# Exercise requirements
Your answer must be every line of the data below that holds the string "ВИРІШИЛИ", copied exactly.

# Given records
"""

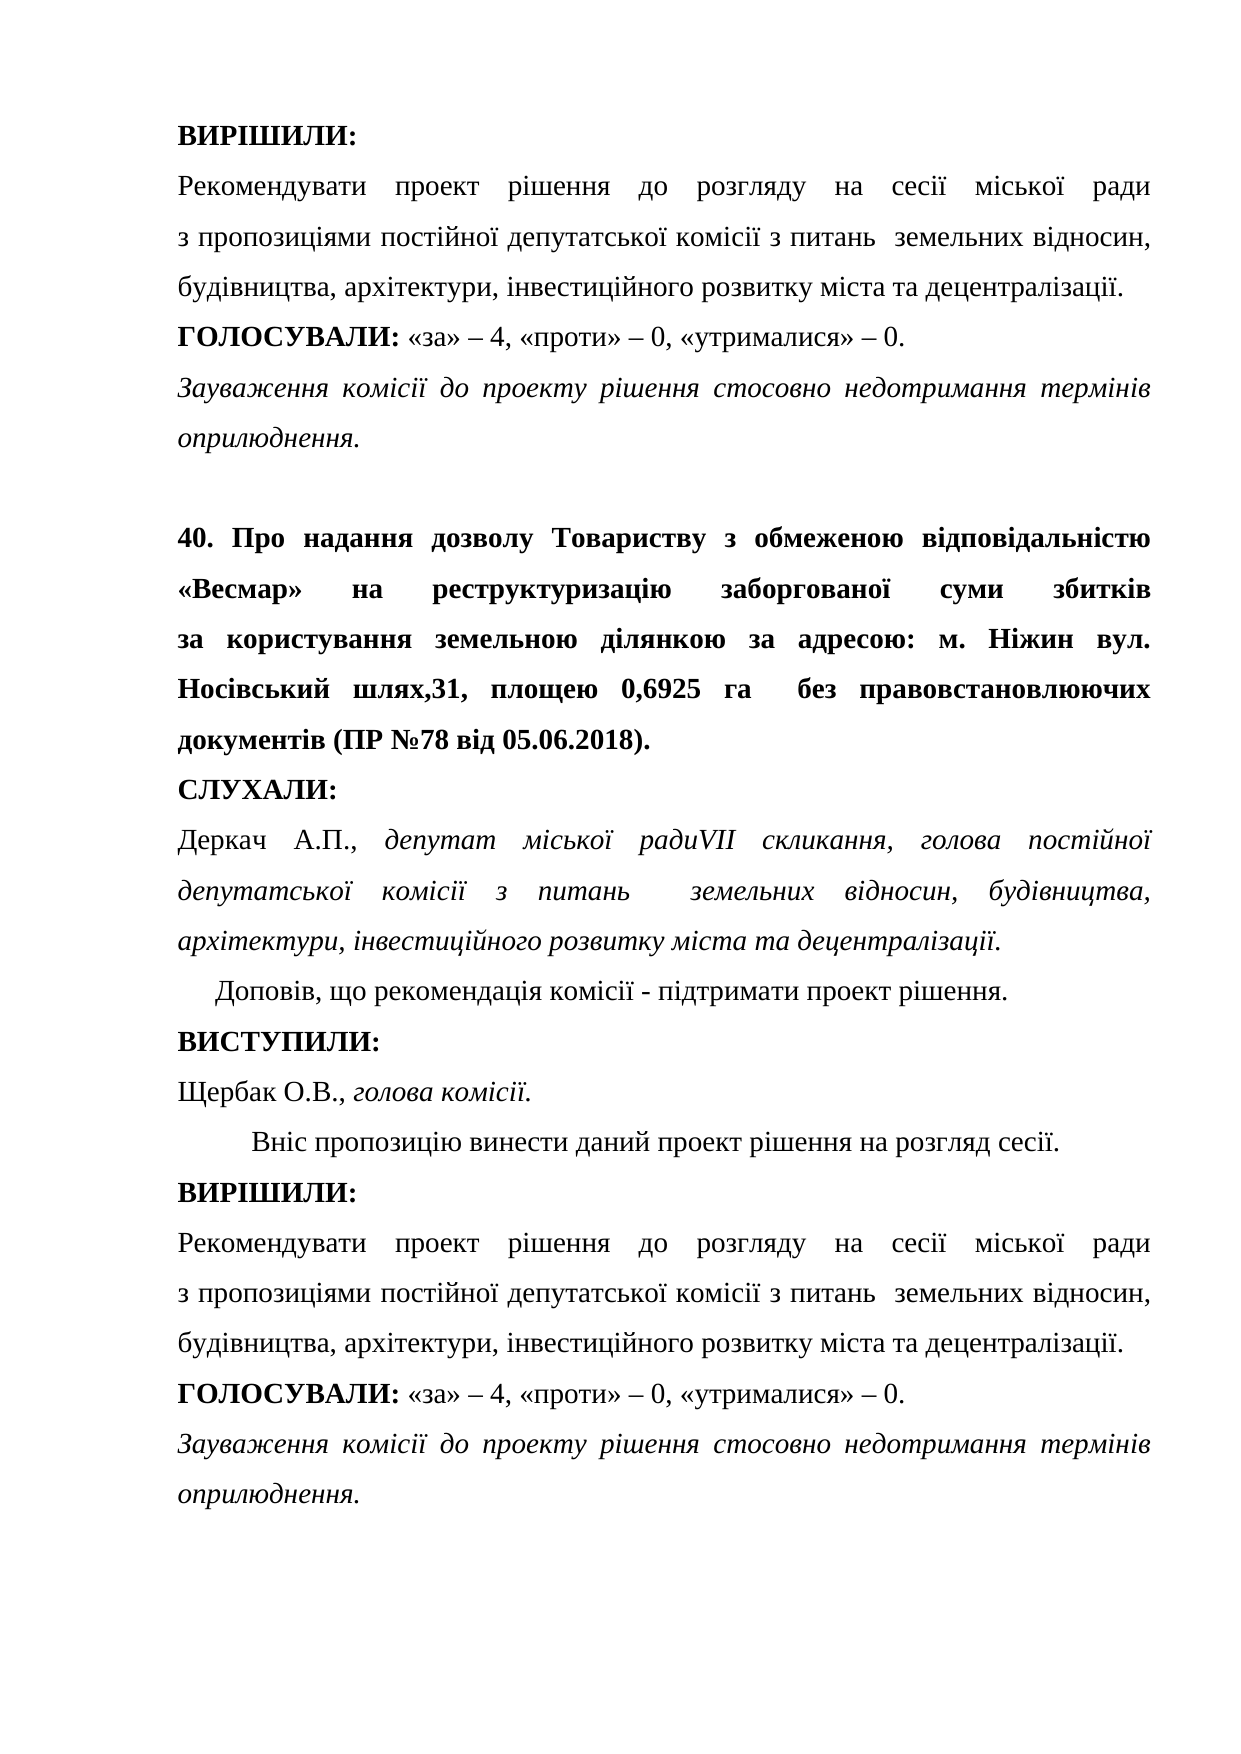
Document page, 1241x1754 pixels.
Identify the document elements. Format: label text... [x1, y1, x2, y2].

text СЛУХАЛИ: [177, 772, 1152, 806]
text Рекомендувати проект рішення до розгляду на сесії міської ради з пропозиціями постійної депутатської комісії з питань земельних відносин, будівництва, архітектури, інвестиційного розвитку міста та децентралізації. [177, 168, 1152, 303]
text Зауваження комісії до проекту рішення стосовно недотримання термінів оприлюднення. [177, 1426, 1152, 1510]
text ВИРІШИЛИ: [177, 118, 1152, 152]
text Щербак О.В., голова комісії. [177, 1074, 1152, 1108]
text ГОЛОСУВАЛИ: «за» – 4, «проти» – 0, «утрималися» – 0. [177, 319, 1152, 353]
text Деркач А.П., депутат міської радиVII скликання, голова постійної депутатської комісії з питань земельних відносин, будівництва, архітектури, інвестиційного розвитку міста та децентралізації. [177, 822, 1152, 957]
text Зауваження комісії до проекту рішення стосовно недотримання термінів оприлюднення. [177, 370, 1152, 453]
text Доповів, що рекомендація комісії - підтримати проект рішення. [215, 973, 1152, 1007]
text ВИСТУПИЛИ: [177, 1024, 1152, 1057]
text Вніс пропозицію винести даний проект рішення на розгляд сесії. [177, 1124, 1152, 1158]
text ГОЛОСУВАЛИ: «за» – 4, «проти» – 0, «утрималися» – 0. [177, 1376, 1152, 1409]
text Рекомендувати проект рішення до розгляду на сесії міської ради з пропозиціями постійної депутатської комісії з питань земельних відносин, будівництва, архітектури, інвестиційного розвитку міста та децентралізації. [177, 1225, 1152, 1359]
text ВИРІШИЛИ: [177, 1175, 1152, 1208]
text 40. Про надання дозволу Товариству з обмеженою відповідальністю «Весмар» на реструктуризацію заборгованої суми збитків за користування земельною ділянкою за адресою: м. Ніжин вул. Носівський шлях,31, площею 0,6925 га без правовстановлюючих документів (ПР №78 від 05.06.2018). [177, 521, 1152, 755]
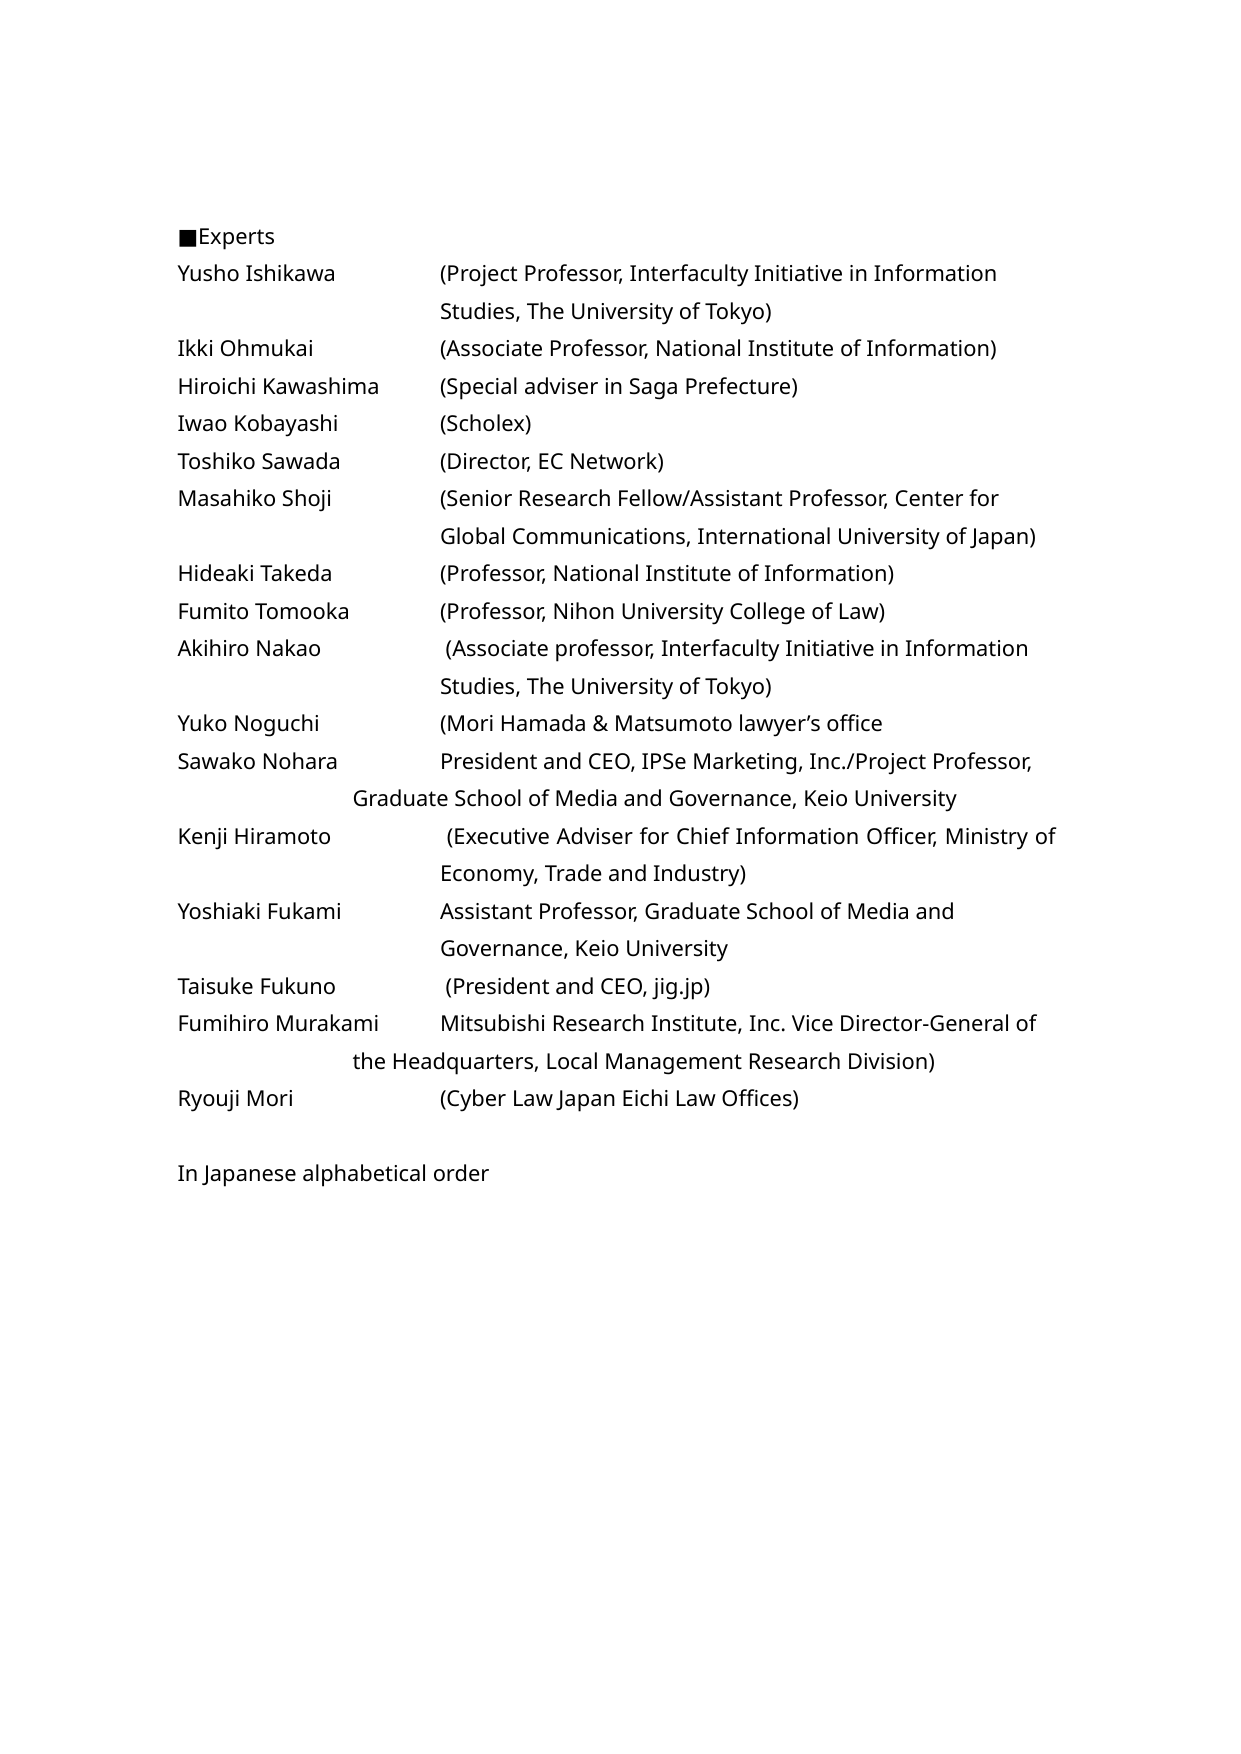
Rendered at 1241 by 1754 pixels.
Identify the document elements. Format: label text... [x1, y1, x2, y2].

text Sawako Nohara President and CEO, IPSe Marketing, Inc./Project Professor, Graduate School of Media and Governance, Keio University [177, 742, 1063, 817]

"""

# Result of this exercise
text ВИРІШИЛИ: [177, 118, 1152, 152]
text ВИРІШИЛИ: [177, 1175, 1152, 1208]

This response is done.